:: PROVIDED DATA ::

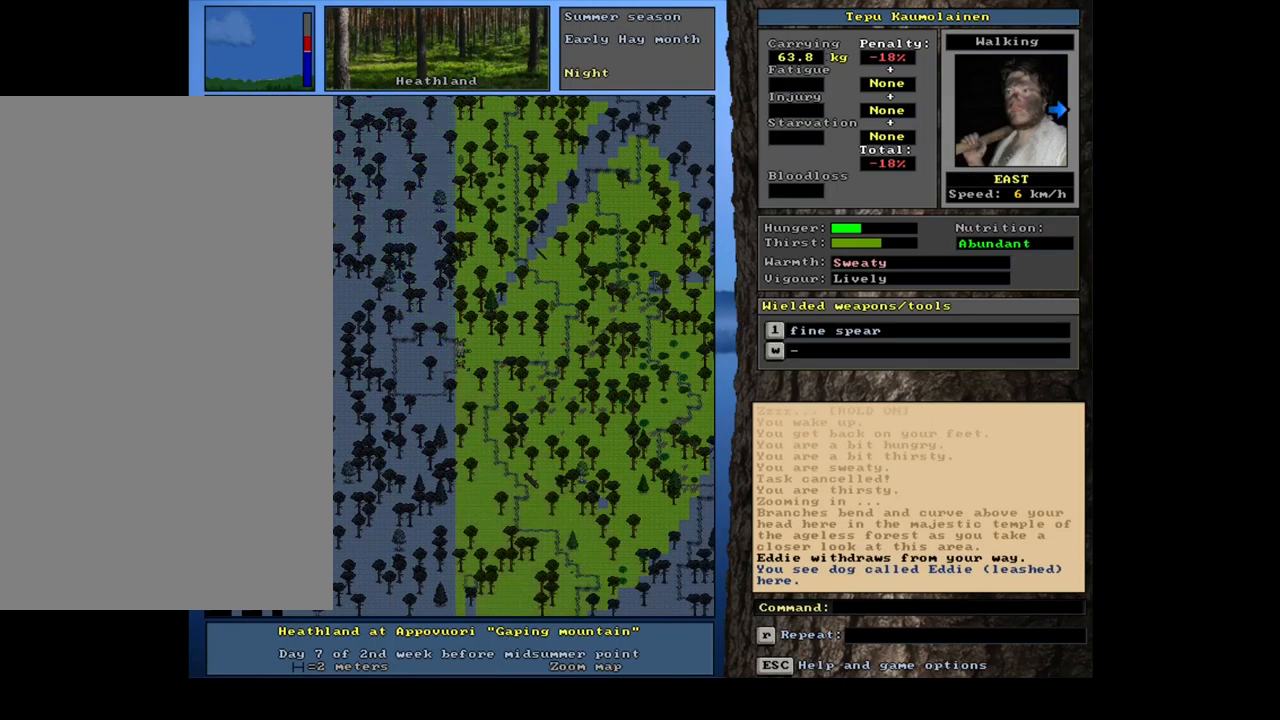
{"keys": [], "mouse": [], "events": []}
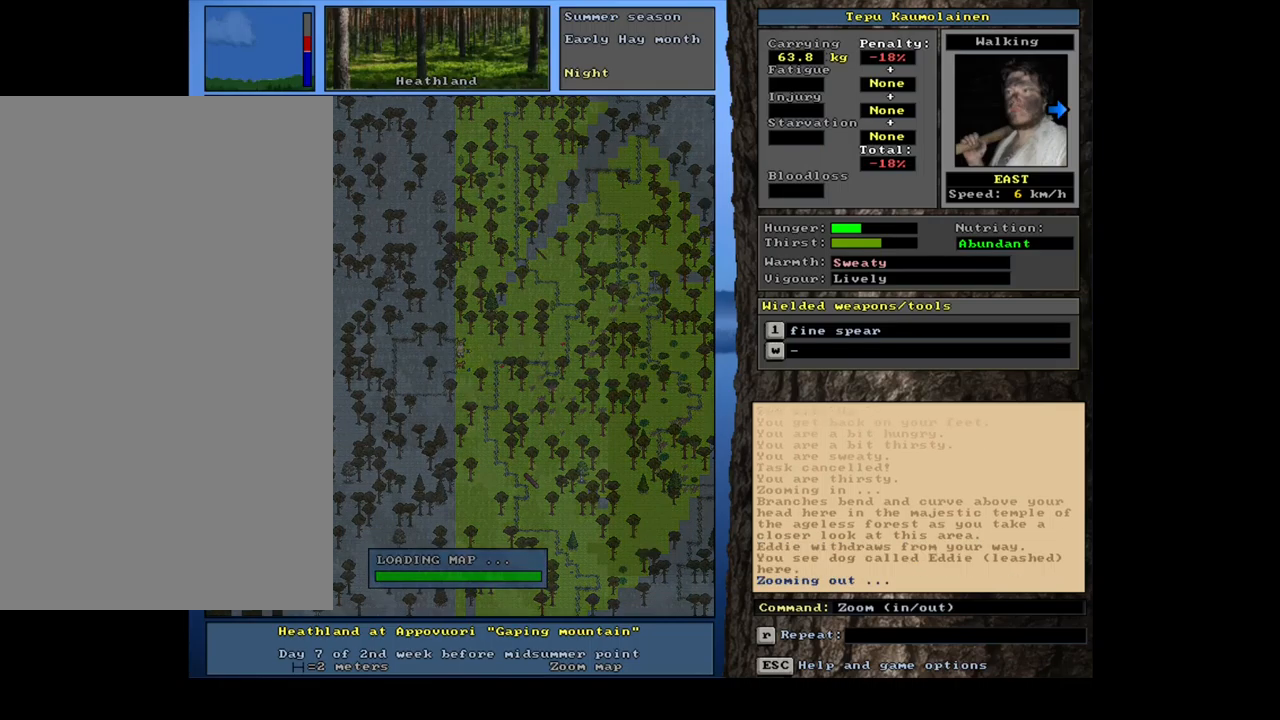
{"keys": [], "mouse": [], "events": []}
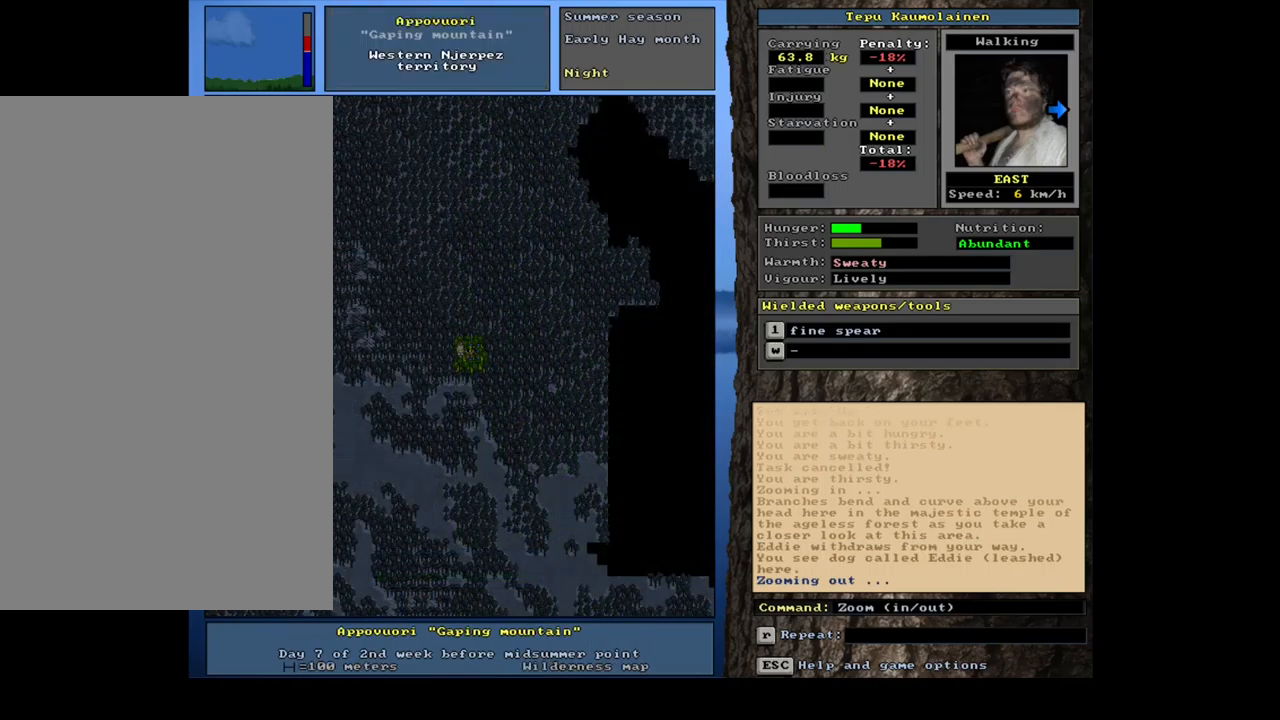
{"keys": [], "mouse": [], "events": []}
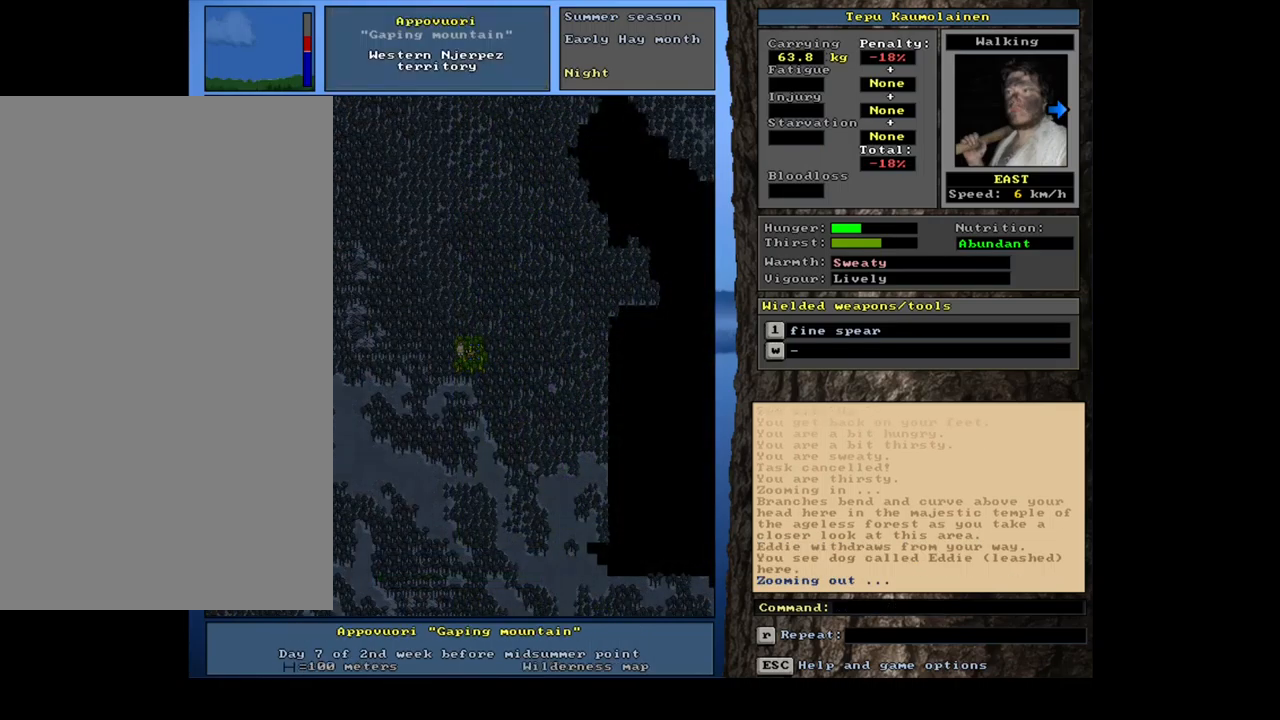
{"keys": [], "mouse": [], "events": []}
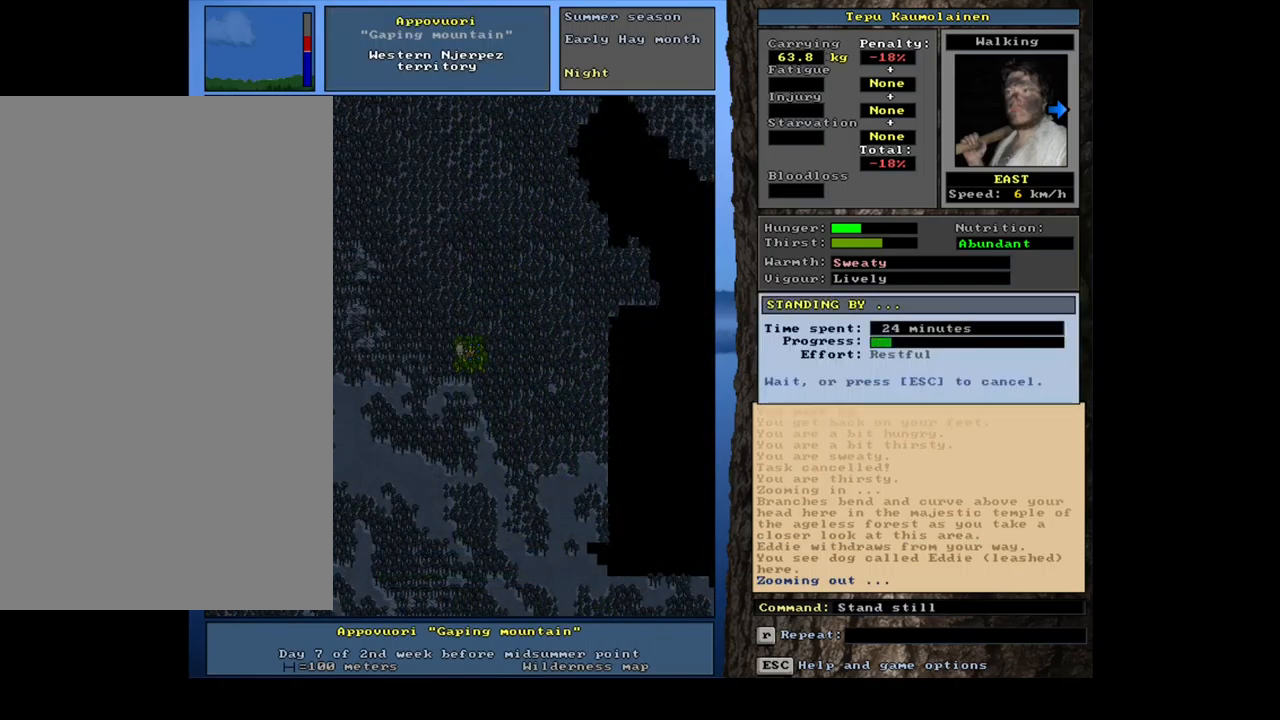
{"keys": [], "mouse": [], "events": [[317, "escape", "down"], [383, "escape", "up"]]}
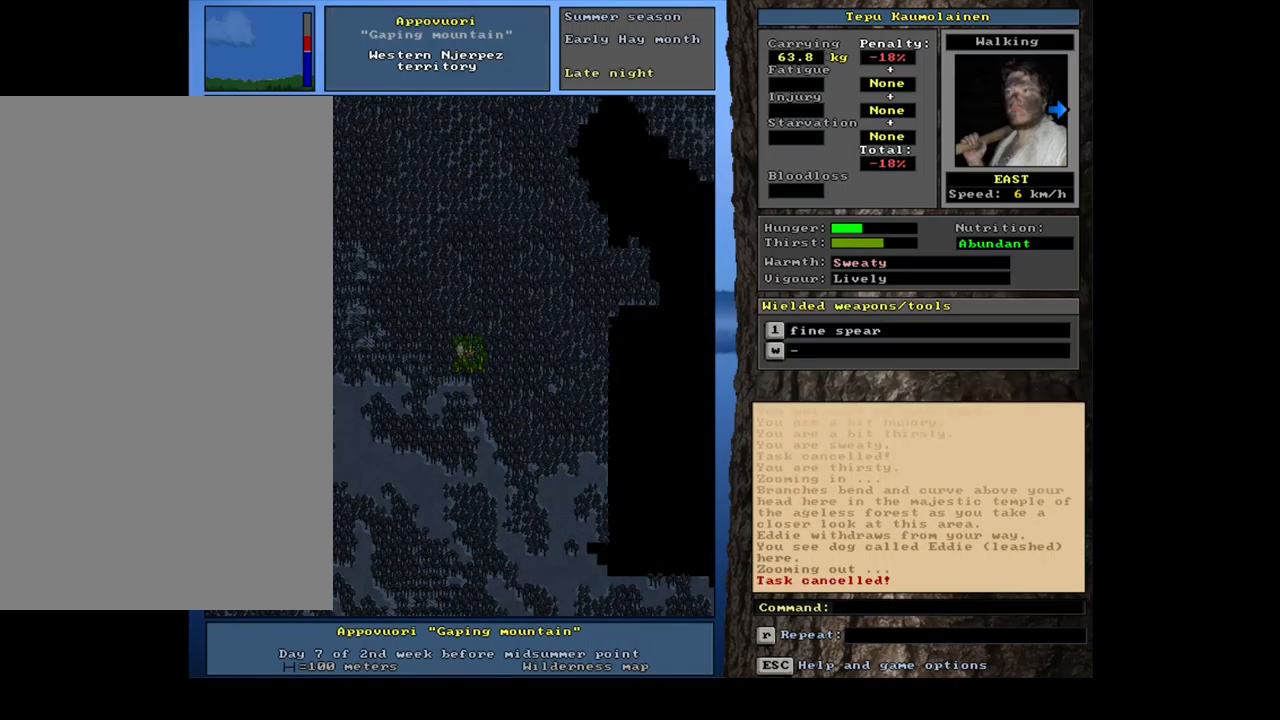
{"keys": [], "mouse": [], "events": []}
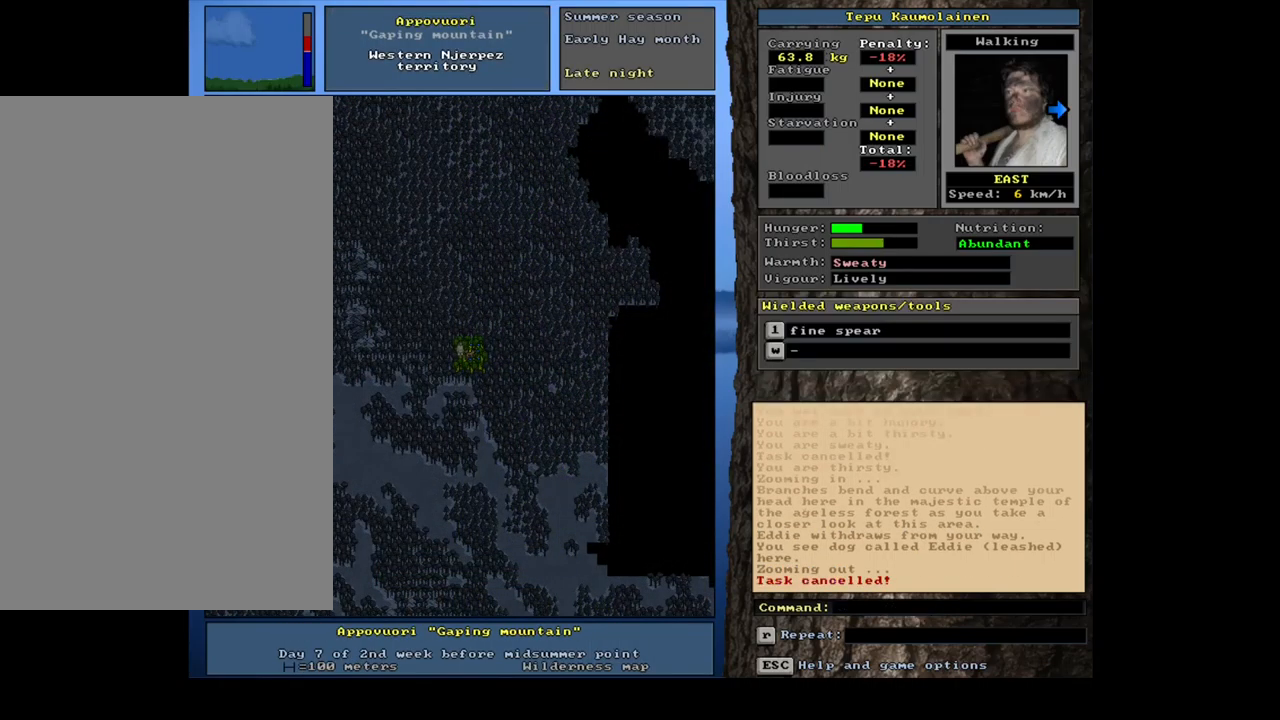
{"keys": [], "mouse": [], "events": []}
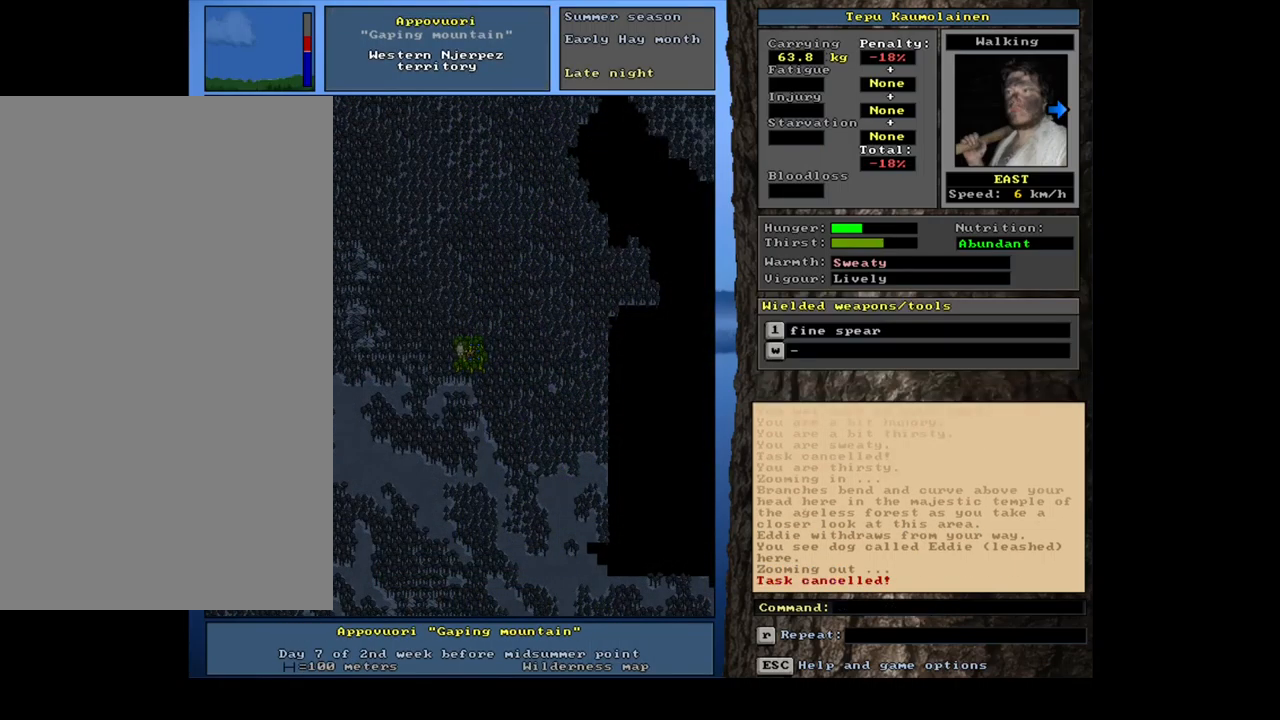
{"keys": ["ctrl_l"], "mouse": [], "events": [[183, "ctrl_l", "down"], [317, "num8", "down"], [417, "num8", "up"]]}
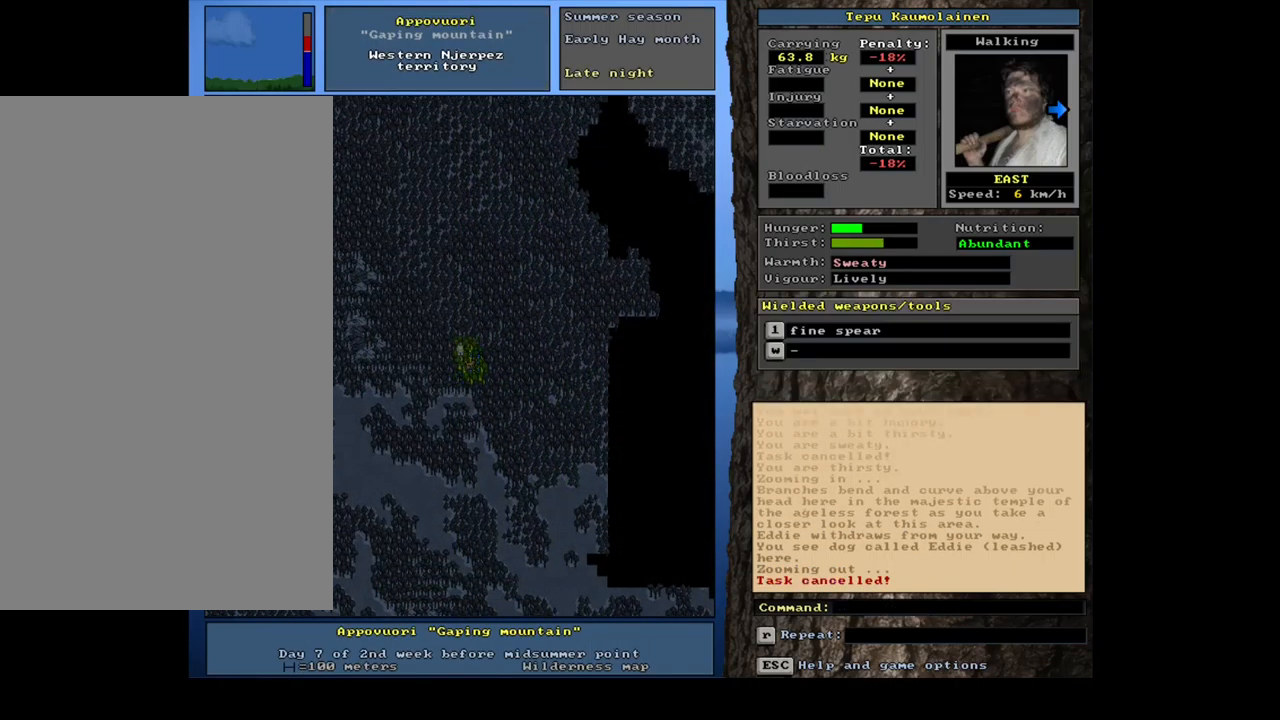
{"keys": ["ctrl_l"], "mouse": [], "events": []}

:::

GOAL OF THE EXERCISE → Give the entries again without a single change, but with no pictures.

RESPONSE →
{"keys": [], "mouse": [], "events": []}
{"keys": [], "mouse": [], "events": []}
{"keys": [], "mouse": [], "events": []}
{"keys": [], "mouse": [], "events": []}
{"keys": [], "mouse": [], "events": [[317, "escape", "down"], [383, "escape", "up"]]}
{"keys": [], "mouse": [], "events": []}
{"keys": [], "mouse": [], "events": []}
{"keys": ["ctrl_l"], "mouse": [], "events": [[183, "ctrl_l", "down"], [317, "num8", "down"], [417, "num8", "up"]]}
{"keys": ["ctrl_l"], "mouse": [], "events": []}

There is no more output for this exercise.